Other voices in LFI were heard on Sunday night.

“Today, the issue is to have a bloc to face up to the worst thing that can happen to our country,” Ruffin said on Sunday. “I'm calling on the leaders of the leftwing parties to unite now and stop the nonsense. We've had enough of insulting each other, we've had enough of tearing each other apart."

Party “frondeurs” (rebels), including Clémentine Autain, Alexis Corbière and Raquel Garrido, launched similar calls. Leftwing parties view these deputies as easier to work with than LFI’s leadership. The question now is whether there will be only a handful of rebels or if LFI will split further on the question of union with other leftwing parties.

And then there is Glucksmann, whose list finished third in the European elections just behind Macron’s Renew grouping.

"At the start of our campaign, we were told that the left of Robert Badinter or Jacques Delors was dead,” Glucksmann said Sunday, referring to the late justice minister who led the drive to abolish the death penalty in 1981 and the late finance minister who served as president of the European Commission, respectively. “We showed that it was very much alive, that it was even capable of kindling hope and enthusiasm,” he said on the strength of a projected 14 percent finish, ahead of LFI at 10.1 percent, the Greens at 5.5 percent and the PCF at 2.3 percent.

'Old Socialist Party'

Glucksmann’s speech will no doubt be echoed in the coming days by Hollande and former prime minister Bernard Cazeneuve, who have always opposed the NUPES. Their support would no doubt embarrass the Socialists’ Faure, who has striven to bid adieu to their part of France’s “old Socialist Party”.

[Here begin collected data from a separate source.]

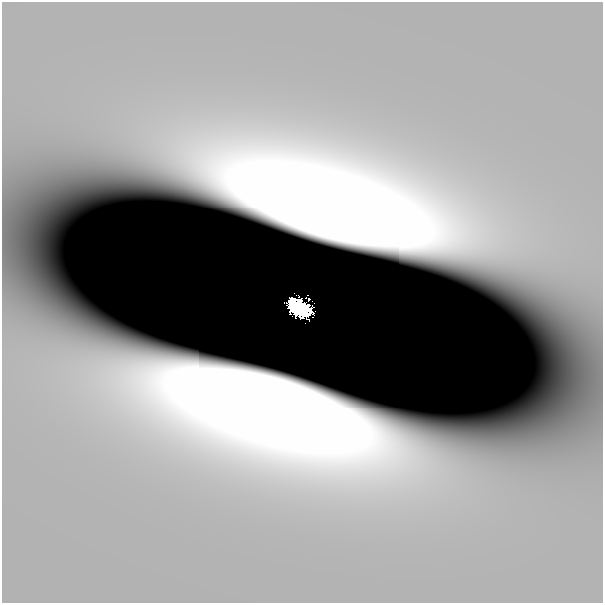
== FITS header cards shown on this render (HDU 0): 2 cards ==
NAXIS1  =                  601
NAXIS2  =                  601

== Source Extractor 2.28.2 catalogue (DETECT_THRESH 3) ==
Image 601 x 601 px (HDU 0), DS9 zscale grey, 1 PNG px = 1 image px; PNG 605 x 605 px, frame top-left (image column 1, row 601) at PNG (2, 2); no overlay
Background 3.04e-11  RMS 3.6e-10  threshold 1.08e-09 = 3 sigma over >= 5 px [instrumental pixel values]
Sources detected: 8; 4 with non-positive FLUX_AUTO (blend fragments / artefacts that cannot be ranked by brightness) are not listed; the other 4 listed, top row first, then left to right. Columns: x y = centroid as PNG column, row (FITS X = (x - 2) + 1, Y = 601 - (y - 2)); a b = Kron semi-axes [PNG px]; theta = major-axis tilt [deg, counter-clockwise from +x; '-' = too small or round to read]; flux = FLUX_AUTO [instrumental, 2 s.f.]
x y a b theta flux
309 299 10 5 -38 0.17
293 301 8 7 - 0.91
300 308 24 15 -19 4.6
305 323 2 2 - 0.0083
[4 non-positive-flux detections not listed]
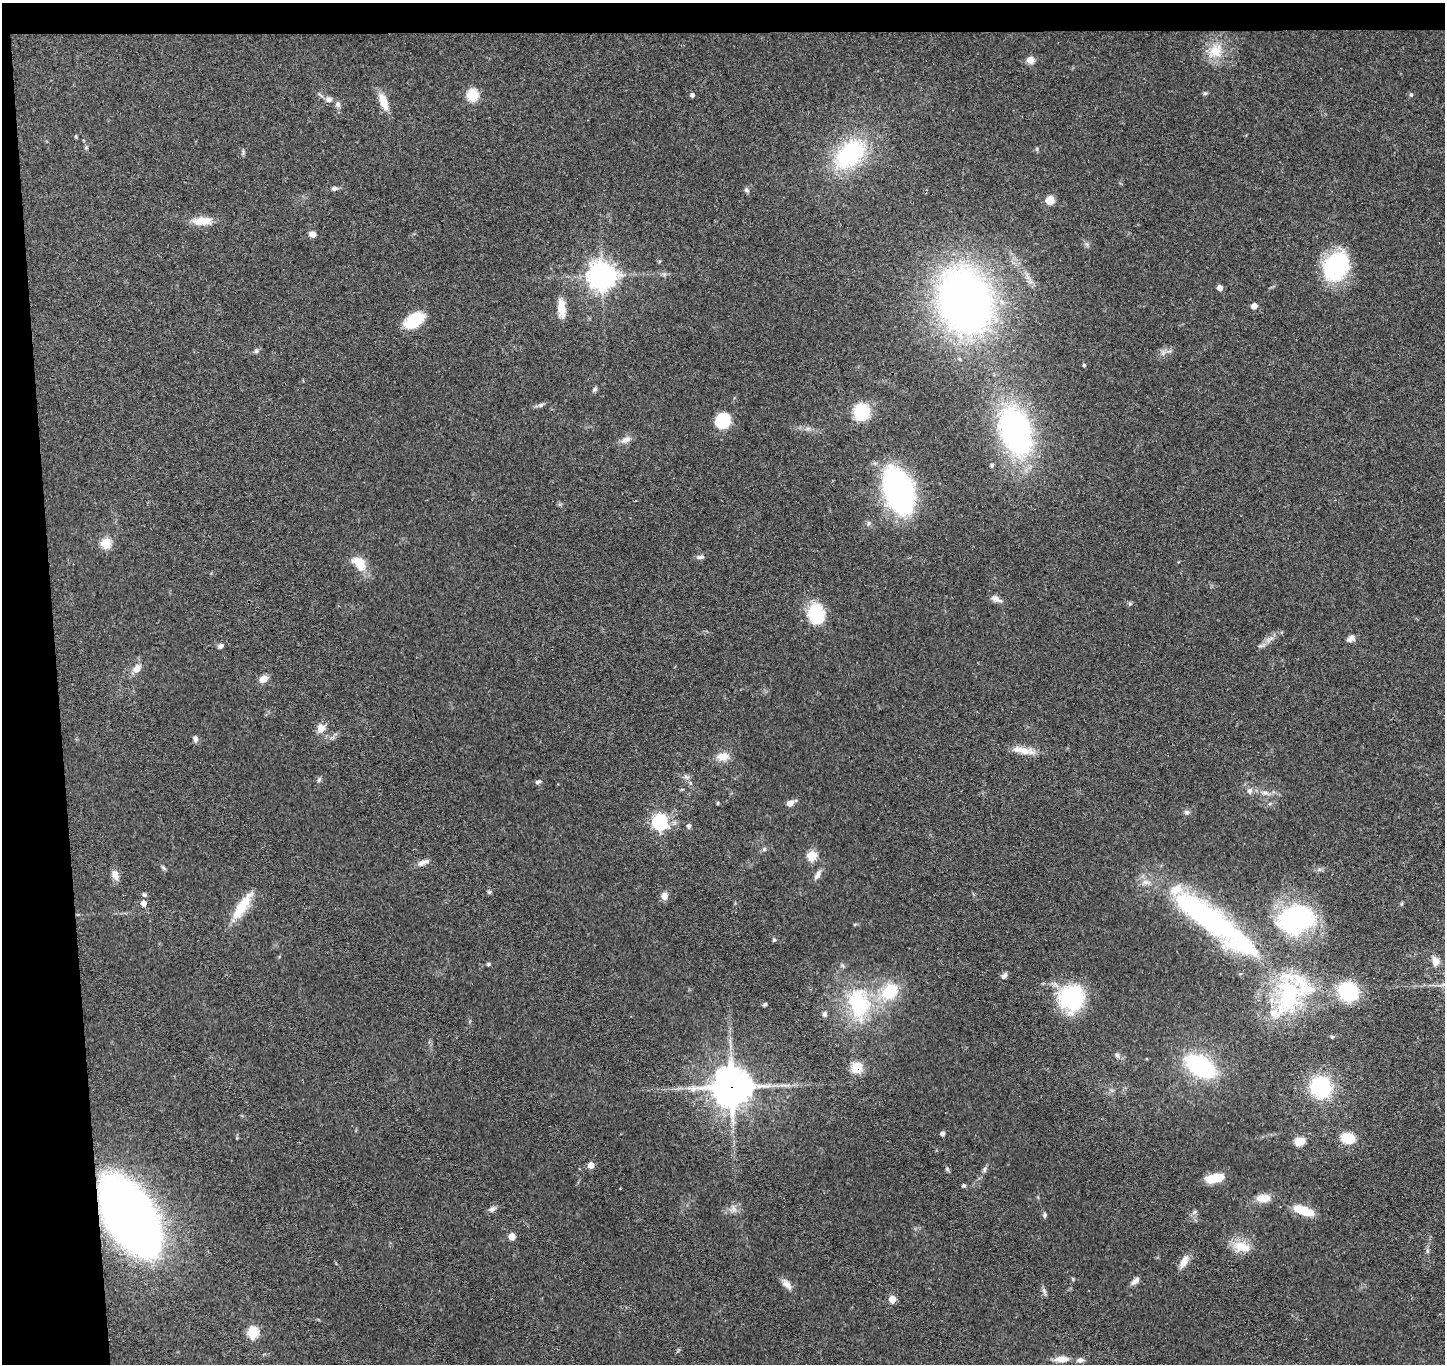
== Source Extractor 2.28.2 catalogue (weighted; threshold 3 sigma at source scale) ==
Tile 1 of 3 x 3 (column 1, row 1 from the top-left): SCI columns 58-1500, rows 2876-4237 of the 4442 x 4368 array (HDU 1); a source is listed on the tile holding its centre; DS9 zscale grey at full resolution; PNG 1447 x 1366 px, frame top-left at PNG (2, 3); no overlay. Shown black and unused: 6% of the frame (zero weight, under 3 of 4 exposures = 6% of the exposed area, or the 3 px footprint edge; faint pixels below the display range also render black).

A new union of the left will need to answer questions that were bound to come up before the 2027 presidential election or the 2026 municipal elections but not yet in mid-June 2024.

“We thought we’d have time between now and 2027,” Socialist Party spokeswoman Dieynaba Diop said on Sunday after Macron’s shock announcement.

“Do we want to win together or do we want to lose separately?” asked the LFI’s Ruffin on Sunday evening.

France’s left only has a few days to decide. Candidacies for the legislative elections must be submitted from June 12 to June 16, according to a presidential decree published Monday. The election campaign will begin on June 17. 

This article is an updated adaptation of the original in French.